WHAT YOU SHOULD DO | An exact transcription of all the data is required; the pictures are to be left out.

** SUPPLIED MATERIAL follows **

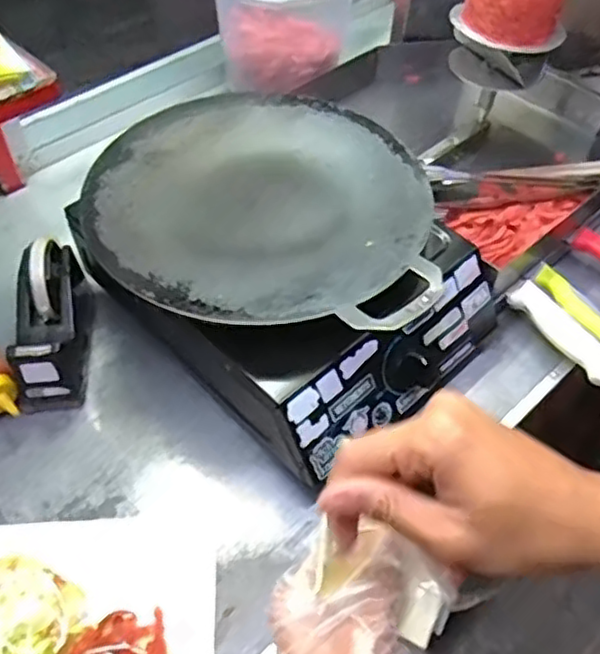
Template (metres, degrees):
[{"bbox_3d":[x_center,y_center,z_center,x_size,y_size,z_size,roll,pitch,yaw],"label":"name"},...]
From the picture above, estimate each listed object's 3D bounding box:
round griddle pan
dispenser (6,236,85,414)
[{"bbox_3d":[-0.037,-0.130,0.669,0.331,0.020,0.320,1,52,-1],"label":"round griddle pan"},{"bbox_3d":[-0.260,-0.009,0.700,0.053,0.101,0.162,-6,52,-7],"label":"dispenser"}]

** End of SUPPLIED MATERIAL **

TASK OUTPUT |
Template (metres, degrees):
[{"bbox_3d":[x_center,y_center,z_center,x_size,y_size,z_size,roll,pitch,yaw],"label":"name"},...]
From the picture above, estimate each listed object's 3D bounding box:
round griddle pan
dispenser (6,236,85,414)
[{"bbox_3d":[-0.037,-0.130,0.669,0.331,0.020,0.320,1,52,-1],"label":"round griddle pan"},{"bbox_3d":[-0.260,-0.009,0.700,0.053,0.101,0.162,-6,52,-7],"label":"dispenser"}]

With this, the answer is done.